3.4 | Microproteins with predicted structures
With the advent of three-dimensional macromolecular structure prediction
tools such as Rosetta, iTasser, Phyre, and, most recently, AlphaFold,
many recently discovered, now-annotated microproteins have been
subjected to computational structure prediction, and these structural
models are publicly available. For microproteins that remain
unannotated, computational tools can be used to generate testable
structural predictions. For example, analysis of the recently identifiedE. coli cold-shock microprotein YmcF using iTasser led to the
hypothesis that YmcF may adopt a folded structure consisting of an alpha
helix and 2-3 beta strands separated by a turn, homologous to a
zinc-binding domain of aspartate transcarbamoylase (Figure 4G). While no
functional data for YmcF yet exists, this predicted structural model, if
correct, may have implications in the cold shock response, which
requires RNA binding proteins—some of which coordinate zinc—to
chaperone RNA secondary structures that become hyper-stable at low
temperature. In another example, plant microProteins are specifically
defined as proteins predicted to fold into single domains that bind to
and generally antagonize the functions of their effectors, such as
transcription factors.
Predicted structures of microproteins have already begun to aid in
determining their molecular and cellular functions. A translated
upstream ORF (uORF) encoding a 96-amino acid microprotein within the 5′
untranslated region (UTR) of the human ASNSD1 gene was reported
by Oyama et al. in 2007 and in subsequent proteomic analyses, leading to
the annotation of the microprotein as ASDURF (ASNSD1 upstream open
reading frame). As discussed above, evidence is accumulating that uORF
microproteins can function in trans. Remarkably, Coulombe and
colleagues recently implicated ASDURF as the “missing” subunit of a
chaperone complex termed the PAQosome. Proximity biotinylation and
pull-down experiments with PAQosome subunits revealed ASDURF as an
interaction partner, and in vitro reconstitution assays suggested that
it is an integral member of a PAQosome subcomplex. The PAQosome is a
recently discovered chaperone that is essential for assembling
complicated macromolecular complexes in the cell, including RNA
polymerases, components of the spliceosome, and protein phosphatases.
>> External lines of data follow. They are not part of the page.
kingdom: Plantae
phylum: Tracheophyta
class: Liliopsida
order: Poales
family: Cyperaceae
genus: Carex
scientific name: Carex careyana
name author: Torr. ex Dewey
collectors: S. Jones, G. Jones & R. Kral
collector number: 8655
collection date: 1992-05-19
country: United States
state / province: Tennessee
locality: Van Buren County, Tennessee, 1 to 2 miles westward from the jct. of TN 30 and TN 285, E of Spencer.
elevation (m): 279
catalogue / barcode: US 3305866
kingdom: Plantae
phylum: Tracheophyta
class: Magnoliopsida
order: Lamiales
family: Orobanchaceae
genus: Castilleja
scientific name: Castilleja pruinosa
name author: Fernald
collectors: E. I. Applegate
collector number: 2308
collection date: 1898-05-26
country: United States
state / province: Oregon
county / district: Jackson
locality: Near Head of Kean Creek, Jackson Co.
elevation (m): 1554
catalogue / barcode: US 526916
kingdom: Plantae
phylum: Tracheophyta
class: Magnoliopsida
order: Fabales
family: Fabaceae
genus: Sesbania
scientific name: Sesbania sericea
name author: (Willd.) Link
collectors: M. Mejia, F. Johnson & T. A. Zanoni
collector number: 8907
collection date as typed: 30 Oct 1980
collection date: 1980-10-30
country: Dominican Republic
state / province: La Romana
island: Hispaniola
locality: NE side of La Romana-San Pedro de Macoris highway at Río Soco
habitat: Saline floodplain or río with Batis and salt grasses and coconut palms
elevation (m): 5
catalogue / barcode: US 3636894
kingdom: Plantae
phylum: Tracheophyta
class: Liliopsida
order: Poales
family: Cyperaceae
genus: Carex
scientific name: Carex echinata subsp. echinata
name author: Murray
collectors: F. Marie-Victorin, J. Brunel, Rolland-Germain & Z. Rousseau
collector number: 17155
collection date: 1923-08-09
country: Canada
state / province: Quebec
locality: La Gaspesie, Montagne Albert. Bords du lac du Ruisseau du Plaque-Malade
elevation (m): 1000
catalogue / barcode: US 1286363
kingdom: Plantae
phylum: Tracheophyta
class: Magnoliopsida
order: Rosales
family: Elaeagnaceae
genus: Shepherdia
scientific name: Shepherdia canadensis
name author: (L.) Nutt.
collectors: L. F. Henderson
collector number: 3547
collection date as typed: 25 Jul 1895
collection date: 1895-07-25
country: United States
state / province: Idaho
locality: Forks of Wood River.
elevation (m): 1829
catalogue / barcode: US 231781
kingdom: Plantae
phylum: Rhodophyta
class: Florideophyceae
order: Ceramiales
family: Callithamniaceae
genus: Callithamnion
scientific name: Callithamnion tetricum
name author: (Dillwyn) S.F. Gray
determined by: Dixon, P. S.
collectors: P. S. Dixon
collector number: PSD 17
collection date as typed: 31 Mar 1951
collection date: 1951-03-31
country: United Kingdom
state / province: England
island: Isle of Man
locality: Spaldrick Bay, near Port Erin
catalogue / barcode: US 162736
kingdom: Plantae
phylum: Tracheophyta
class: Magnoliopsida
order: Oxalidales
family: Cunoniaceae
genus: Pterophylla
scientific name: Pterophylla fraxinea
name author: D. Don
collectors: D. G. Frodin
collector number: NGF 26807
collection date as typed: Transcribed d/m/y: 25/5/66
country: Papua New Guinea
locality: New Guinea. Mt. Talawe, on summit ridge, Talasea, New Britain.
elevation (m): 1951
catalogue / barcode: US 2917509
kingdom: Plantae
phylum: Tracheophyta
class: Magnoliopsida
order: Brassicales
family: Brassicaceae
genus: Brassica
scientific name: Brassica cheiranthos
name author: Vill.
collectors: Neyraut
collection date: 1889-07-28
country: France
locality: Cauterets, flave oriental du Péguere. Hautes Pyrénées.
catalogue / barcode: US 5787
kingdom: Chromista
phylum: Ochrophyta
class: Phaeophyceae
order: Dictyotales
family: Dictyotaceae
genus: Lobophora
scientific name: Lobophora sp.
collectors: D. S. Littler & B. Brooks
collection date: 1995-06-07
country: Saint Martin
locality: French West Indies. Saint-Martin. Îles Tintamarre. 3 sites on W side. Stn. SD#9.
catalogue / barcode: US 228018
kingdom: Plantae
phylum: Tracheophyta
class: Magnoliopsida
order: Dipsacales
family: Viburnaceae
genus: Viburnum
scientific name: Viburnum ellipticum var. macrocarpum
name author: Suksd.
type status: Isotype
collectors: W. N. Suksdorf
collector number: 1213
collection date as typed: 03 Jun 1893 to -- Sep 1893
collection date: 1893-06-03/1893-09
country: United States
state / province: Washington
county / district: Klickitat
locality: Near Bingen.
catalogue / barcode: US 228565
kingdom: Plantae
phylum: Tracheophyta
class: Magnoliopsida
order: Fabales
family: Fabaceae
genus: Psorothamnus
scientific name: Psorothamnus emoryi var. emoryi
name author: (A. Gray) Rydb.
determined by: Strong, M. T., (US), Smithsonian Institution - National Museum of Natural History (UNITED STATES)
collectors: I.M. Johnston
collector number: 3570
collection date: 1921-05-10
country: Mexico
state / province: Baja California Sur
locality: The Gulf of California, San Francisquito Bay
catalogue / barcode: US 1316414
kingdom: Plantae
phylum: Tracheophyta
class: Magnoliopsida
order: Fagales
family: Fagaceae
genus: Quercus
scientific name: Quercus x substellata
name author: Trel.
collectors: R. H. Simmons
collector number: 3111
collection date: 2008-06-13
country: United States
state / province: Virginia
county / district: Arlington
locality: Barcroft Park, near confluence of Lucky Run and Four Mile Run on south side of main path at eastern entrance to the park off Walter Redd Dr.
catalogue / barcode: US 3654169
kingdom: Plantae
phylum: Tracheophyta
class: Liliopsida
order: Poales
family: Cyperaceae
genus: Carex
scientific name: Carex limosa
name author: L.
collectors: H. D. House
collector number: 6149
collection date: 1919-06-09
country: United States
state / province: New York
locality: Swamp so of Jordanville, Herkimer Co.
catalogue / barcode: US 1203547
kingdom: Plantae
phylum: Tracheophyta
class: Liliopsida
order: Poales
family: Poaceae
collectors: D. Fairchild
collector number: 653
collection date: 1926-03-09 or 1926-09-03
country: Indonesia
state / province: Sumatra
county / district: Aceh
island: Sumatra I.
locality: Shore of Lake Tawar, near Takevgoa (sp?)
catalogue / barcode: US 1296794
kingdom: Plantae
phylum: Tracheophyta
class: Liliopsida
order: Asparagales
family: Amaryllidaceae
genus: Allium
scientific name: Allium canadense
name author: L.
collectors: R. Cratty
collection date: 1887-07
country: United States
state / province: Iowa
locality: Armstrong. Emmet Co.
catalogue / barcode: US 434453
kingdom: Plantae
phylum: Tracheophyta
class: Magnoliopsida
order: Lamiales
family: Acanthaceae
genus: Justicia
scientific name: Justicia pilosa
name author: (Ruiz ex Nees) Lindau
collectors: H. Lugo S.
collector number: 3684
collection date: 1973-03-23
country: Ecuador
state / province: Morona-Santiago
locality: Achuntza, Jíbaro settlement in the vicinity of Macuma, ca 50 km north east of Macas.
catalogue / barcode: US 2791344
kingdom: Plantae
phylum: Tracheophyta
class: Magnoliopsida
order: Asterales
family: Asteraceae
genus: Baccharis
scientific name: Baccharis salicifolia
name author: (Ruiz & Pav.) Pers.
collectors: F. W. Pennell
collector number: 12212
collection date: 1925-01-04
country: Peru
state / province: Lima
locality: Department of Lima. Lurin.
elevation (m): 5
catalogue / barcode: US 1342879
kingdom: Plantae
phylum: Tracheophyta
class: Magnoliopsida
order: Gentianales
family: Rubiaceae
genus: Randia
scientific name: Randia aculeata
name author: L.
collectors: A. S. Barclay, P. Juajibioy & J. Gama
The PAQosome consists of two modules, one of which is termed the
prefoldin-like (PFDL) module. The PFDL module shares some subunits and
putative structural homology to prefoldin, another cellular chaperone
required for folding cytoskeletal proteins and other clients. Prefoldin
and the PFDL module are both hexameric, consisting of three alpha- and
three beta-prefoldin subunits, which both contain an alpha-helical
coiled-coil separated by either one (beta) or two (alpha) hairpins;
however, only five of the six PFDL subunits (three alpha and two beta)
had been identified. Tertiary structure modeling with Phyre suggested
that ASDURF is a beta-prefoldin bearing a single beta hairpin and
coiled-coil (Figure 4H), consistent with its potential identification as
the undiscovered beta subunit of the PFDL module of the PAQosome –
suggesting it had been missed because it was not part of the proteome
annotation at the time of the PAQosome’s discovery. Many additional
interesting questions are raised by the ASDURF microprotein: Why is it
encoded in an upstream ORF within the ASNSD1 gene? Does its 5′
UTR location confer stress responsiveness via translational regulation,
as suggested by Cloutier et al.? Is its function or regulation related
to the downstream ASNSD1 protein, per the model of Chen, Weissman and
colleagues that co-encoded microproteins and proteins tend to function
in the same pathways? Regardless, while the structural model requires
experimental validation, it appears that ASDURF is a particularly
compelling example of a microprotein for which structure prediction
informs its interactions and likely function.